Researchers from all fields have been trying to contribute in different ways to fight and win the war against the SARS-CoV-2 virus. Researchers have been trying to develop tools and applications to aid the medical professionals. In this paper, a review on the recent researches on COVID-19 medical image analysis is presented. Basic tasks like COVID detection, COVID-infected lung region segmentation, and severity assessment are solved using CXRs, CTs, etc. and the AI-based systems applied for these tasks recently have been analyzed and summarized here to provide a complete idea about the current researches.
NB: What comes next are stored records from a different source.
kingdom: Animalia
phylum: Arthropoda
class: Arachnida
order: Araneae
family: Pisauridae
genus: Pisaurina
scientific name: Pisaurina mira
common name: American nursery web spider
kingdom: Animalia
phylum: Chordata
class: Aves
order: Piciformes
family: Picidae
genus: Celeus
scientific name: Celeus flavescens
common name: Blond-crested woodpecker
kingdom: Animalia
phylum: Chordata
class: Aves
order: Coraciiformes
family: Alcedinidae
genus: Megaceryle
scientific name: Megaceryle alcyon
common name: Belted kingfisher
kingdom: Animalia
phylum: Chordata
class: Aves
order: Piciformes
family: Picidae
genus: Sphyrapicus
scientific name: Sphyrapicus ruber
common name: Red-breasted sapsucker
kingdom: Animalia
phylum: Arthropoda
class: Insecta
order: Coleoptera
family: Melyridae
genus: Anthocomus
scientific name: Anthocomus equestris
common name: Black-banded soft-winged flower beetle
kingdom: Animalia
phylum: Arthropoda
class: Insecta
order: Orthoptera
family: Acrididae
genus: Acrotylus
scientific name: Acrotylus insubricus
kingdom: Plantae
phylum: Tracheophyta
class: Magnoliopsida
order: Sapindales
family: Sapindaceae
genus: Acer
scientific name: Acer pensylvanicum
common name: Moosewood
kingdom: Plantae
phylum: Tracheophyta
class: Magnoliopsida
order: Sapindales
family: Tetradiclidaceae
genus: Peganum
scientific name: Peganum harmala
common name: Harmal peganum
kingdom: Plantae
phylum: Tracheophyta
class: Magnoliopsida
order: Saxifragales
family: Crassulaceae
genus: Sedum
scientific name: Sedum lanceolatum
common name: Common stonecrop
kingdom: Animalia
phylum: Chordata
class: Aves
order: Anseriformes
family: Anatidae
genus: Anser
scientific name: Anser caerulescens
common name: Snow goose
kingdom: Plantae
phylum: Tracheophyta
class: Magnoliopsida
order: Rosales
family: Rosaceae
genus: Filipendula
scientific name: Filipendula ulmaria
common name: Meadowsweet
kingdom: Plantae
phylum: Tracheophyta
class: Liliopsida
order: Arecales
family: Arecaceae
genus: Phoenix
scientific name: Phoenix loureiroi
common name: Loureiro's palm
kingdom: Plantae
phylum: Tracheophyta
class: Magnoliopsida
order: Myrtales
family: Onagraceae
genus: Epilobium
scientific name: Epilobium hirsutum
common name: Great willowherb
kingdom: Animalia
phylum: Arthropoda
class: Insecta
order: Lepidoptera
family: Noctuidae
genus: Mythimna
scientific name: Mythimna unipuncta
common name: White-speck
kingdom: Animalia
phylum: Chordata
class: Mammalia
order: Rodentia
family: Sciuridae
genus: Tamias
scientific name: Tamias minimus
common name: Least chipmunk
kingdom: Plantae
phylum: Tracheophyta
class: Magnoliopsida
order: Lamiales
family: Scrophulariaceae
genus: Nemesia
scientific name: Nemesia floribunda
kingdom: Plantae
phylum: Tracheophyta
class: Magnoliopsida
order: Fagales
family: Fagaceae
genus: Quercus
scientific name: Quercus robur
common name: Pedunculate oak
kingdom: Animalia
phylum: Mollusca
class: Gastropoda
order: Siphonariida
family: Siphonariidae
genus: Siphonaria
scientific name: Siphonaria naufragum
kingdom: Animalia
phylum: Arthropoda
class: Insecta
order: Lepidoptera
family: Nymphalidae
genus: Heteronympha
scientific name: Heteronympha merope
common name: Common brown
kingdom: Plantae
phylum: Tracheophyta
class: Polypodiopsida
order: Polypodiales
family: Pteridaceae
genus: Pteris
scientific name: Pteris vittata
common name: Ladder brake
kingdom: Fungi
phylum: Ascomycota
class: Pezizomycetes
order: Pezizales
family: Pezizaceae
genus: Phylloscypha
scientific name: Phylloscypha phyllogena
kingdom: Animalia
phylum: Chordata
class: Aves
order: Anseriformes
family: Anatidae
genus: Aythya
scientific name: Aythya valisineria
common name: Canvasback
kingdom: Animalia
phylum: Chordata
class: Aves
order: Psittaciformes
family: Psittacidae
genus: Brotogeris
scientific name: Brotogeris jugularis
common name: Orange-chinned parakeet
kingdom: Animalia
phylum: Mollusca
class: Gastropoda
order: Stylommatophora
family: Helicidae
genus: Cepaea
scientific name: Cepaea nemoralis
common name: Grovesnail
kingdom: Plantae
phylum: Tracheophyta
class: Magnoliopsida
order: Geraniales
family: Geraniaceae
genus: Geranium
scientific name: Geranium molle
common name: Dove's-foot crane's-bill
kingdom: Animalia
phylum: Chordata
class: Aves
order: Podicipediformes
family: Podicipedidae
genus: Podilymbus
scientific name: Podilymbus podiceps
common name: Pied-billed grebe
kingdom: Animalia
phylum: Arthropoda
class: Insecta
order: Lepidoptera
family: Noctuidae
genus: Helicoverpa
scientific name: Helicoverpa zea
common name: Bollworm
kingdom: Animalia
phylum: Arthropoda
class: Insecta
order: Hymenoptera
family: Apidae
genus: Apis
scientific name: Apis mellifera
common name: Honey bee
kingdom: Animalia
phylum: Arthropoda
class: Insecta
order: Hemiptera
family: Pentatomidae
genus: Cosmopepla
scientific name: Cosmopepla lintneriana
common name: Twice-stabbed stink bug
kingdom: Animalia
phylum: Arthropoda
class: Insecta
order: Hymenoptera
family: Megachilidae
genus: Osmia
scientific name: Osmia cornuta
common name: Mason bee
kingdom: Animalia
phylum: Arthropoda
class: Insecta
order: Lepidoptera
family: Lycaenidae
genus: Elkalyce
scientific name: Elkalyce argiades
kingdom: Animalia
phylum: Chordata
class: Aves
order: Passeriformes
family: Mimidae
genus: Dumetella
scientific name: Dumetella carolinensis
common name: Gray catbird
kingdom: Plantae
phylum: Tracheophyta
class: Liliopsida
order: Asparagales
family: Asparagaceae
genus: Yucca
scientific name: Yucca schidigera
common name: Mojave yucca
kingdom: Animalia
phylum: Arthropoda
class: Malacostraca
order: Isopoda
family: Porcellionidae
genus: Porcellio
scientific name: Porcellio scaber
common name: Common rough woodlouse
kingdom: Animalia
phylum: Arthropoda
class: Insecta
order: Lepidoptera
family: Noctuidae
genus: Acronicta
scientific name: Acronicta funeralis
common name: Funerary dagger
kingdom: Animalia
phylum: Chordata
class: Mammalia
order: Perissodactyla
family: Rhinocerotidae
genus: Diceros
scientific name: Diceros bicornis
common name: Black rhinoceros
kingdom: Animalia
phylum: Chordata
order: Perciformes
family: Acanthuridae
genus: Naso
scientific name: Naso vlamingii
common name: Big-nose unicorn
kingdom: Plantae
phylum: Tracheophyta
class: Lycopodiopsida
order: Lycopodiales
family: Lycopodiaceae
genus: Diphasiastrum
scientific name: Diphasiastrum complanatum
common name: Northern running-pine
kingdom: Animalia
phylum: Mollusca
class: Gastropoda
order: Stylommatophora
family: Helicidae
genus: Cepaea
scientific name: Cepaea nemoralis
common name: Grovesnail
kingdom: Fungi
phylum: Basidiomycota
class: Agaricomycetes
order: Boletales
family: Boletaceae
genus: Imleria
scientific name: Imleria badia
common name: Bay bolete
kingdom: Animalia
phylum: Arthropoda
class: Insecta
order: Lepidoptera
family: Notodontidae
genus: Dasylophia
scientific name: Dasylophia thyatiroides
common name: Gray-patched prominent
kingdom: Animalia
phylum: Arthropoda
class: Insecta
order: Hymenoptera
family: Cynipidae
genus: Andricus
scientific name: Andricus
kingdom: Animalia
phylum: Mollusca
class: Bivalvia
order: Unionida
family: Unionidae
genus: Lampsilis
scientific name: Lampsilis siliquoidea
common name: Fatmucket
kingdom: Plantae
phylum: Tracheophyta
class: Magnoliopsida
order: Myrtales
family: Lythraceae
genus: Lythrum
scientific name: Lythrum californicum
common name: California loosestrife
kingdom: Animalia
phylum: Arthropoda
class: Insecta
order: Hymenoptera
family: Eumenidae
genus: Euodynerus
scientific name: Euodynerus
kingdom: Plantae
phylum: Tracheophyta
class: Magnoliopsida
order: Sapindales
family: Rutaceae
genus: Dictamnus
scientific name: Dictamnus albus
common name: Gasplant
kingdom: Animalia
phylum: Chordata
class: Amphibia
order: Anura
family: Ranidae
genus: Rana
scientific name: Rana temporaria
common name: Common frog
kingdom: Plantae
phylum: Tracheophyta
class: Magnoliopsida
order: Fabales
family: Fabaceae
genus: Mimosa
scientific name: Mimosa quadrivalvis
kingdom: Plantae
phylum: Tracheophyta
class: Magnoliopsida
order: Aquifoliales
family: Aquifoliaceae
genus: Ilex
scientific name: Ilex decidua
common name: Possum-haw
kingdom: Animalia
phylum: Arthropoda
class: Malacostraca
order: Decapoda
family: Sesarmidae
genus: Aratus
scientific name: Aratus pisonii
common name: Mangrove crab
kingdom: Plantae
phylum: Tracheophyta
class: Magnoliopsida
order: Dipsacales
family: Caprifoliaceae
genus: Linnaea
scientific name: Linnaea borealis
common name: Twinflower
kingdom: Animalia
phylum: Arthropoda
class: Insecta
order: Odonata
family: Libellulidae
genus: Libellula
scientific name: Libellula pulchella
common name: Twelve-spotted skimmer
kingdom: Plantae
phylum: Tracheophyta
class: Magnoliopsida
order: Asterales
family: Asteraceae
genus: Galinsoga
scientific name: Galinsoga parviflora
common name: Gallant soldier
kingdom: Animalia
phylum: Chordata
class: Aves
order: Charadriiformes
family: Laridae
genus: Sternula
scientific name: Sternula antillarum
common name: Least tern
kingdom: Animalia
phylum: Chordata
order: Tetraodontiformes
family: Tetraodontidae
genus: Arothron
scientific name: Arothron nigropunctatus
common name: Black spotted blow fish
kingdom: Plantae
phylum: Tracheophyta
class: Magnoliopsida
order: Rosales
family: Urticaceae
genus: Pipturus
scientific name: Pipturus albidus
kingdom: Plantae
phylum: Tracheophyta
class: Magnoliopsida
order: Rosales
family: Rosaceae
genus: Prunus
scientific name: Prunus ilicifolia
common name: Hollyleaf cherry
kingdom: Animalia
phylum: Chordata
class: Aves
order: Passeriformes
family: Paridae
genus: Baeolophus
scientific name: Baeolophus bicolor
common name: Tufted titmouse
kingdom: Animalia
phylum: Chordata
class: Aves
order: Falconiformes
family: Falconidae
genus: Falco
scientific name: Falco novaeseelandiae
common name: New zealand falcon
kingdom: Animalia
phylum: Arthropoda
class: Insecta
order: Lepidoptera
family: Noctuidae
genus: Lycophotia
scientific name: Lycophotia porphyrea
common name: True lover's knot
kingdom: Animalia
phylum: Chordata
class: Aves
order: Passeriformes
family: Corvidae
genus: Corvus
Although some researchers worked with basic ML models like SVM, RF, DT, and KNN, most recent methods applied DL-based methods like ResNet, Inception, Xception, MobileNet, U-Net, and U-Net++ for COVID-19 image analysis achieving high accuracy. TL models are also very popular in recent approaches and have been applied to incorporate the advantages of popular DL networks for COVID-19 analysis without spending time to implement and train existing DL models from scratch. Some researchers have provided some novel ideas to analyze the tasks from different perspectives and showed comparable performances. A large number of papers showed more than 99% accuracy for COVID-19 detection and classification on the available datasets and most of the performance scores were higher than 80% or 90%. Despite having hundreds of publications on COVID-19 medical image analysis with almost 100% accuracy, the requirements of more extensive, customized, and novel experiments on this field is still there due to the challenges mentioned Section 7. This is an interesting research area having societal and scientific impact. It is important to work on approaches that will reduce the false negatives to the most possible minimum, though zero is the preferred target to avoid further spread of the virus.